*Directive*
Scan the entries below. Report each line where the string "that" occurs.
Records for this exercise Block Start
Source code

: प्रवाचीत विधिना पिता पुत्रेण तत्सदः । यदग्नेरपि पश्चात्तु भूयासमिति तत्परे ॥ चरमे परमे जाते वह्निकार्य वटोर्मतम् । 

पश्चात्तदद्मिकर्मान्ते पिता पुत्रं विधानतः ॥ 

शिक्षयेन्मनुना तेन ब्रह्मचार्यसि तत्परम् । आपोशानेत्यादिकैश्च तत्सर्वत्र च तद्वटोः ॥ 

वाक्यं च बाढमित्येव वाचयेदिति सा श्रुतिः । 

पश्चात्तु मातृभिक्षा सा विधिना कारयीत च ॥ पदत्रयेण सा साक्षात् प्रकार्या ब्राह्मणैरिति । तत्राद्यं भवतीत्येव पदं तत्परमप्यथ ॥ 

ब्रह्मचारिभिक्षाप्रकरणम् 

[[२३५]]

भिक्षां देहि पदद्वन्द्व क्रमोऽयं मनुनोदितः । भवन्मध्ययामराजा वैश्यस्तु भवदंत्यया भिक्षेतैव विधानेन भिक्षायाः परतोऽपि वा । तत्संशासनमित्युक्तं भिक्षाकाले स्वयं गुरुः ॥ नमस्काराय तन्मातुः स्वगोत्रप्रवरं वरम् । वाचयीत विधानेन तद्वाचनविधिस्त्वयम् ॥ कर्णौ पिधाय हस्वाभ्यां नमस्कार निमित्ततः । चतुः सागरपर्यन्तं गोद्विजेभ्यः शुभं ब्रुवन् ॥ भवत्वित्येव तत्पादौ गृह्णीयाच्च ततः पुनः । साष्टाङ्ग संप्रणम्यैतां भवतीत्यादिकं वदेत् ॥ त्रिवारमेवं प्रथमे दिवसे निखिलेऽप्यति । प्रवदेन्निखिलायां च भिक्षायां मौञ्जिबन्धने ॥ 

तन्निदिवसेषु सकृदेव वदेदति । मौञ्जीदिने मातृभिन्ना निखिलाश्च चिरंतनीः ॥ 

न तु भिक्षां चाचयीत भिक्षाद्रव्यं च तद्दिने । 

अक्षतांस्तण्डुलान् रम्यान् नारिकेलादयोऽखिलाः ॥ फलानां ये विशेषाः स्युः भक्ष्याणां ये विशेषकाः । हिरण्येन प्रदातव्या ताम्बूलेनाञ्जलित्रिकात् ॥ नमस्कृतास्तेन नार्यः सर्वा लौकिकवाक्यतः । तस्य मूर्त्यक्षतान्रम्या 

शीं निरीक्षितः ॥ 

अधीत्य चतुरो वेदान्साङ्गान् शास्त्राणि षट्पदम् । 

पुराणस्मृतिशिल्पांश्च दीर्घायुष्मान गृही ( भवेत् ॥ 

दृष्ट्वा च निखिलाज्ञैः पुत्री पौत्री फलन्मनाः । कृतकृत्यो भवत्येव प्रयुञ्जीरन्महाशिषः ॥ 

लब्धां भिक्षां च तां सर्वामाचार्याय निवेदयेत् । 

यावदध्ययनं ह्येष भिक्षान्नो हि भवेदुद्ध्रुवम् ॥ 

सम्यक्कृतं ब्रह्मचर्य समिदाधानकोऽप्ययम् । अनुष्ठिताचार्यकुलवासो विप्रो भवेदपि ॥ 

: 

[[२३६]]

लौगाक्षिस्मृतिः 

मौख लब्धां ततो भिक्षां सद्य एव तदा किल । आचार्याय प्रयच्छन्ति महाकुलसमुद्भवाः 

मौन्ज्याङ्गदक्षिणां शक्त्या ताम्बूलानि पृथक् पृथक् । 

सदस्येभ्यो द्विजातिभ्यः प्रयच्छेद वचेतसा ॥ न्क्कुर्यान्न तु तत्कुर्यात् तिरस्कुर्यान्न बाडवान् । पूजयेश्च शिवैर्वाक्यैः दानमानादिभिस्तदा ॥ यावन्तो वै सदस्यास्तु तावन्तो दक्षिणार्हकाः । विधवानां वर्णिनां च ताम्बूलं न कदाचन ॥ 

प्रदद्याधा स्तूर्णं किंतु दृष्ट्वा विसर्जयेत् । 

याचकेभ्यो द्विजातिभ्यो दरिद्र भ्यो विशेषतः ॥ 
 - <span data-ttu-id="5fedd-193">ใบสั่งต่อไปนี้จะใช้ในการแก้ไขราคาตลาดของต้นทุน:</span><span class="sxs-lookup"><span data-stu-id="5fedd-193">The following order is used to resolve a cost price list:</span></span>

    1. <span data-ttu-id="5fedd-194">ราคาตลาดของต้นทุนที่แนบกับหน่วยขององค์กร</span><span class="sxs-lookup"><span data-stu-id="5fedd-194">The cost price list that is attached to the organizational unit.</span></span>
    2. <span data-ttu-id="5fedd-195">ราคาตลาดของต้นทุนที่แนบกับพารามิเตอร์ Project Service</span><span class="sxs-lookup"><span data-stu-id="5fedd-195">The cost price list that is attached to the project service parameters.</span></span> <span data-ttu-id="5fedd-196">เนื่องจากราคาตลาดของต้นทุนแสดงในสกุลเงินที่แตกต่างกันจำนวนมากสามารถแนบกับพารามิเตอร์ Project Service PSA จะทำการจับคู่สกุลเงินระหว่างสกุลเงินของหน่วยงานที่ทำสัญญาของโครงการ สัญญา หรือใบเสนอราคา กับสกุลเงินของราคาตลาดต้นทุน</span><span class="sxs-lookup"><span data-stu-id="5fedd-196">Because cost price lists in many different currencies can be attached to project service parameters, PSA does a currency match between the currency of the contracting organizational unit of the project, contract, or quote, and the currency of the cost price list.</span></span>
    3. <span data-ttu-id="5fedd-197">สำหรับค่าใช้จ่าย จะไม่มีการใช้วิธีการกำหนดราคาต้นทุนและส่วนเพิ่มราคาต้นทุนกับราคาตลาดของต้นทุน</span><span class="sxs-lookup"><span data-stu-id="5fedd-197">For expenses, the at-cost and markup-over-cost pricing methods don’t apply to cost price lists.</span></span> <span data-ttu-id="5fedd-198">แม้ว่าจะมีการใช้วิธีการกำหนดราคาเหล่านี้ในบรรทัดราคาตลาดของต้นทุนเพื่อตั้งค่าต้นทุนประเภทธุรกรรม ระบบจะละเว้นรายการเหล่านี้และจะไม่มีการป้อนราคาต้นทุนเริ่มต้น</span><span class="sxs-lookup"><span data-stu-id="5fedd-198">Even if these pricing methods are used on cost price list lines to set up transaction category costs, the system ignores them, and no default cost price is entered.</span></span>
Records for this exercise Block End
*Answer below*
    1. <span data-ttu-id="5fedd-194">ราคาตลาดของต้นทุนที่แนบกับหน่วยขององค์กร</span><span class="sxs-lookup"><span data-stu-id="5fedd-194">The cost price list that is attached to the organizational unit.</span></span>
    2. <span data-ttu-id="5fedd-195">ราคาตลาดของต้นทุนที่แนบกับพารามิเตอร์ Project Service</span><span class="sxs-lookup"><span data-stu-id="5fedd-195">The cost price list that is attached to the project service parameters.</span></span> <span data-ttu-id="5fedd-196">เนื่องจากราคาตลาดของต้นทุนแสดงในสกุลเงินที่แตกต่างกันจำนวนมากสามารถแนบกับพารามิเตอร์ Project Service PSA จะทำการจับคู่สกุลเงินระหว่างสกุลเงินของหน่วยงานที่ทำสัญญาของโครงการ สัญญา หรือใบเสนอราคา กับสกุลเงินของราคาตลาดต้นทุน</span><span class="sxs-lookup"><span data-stu-id="5fedd-196">Because cost price lists in many different currencies can be attached to project service parameters, PSA does a currency match between the currency of the contracting organizational unit of the project, contract, or quote, and the currency of the cost price list.</span></span>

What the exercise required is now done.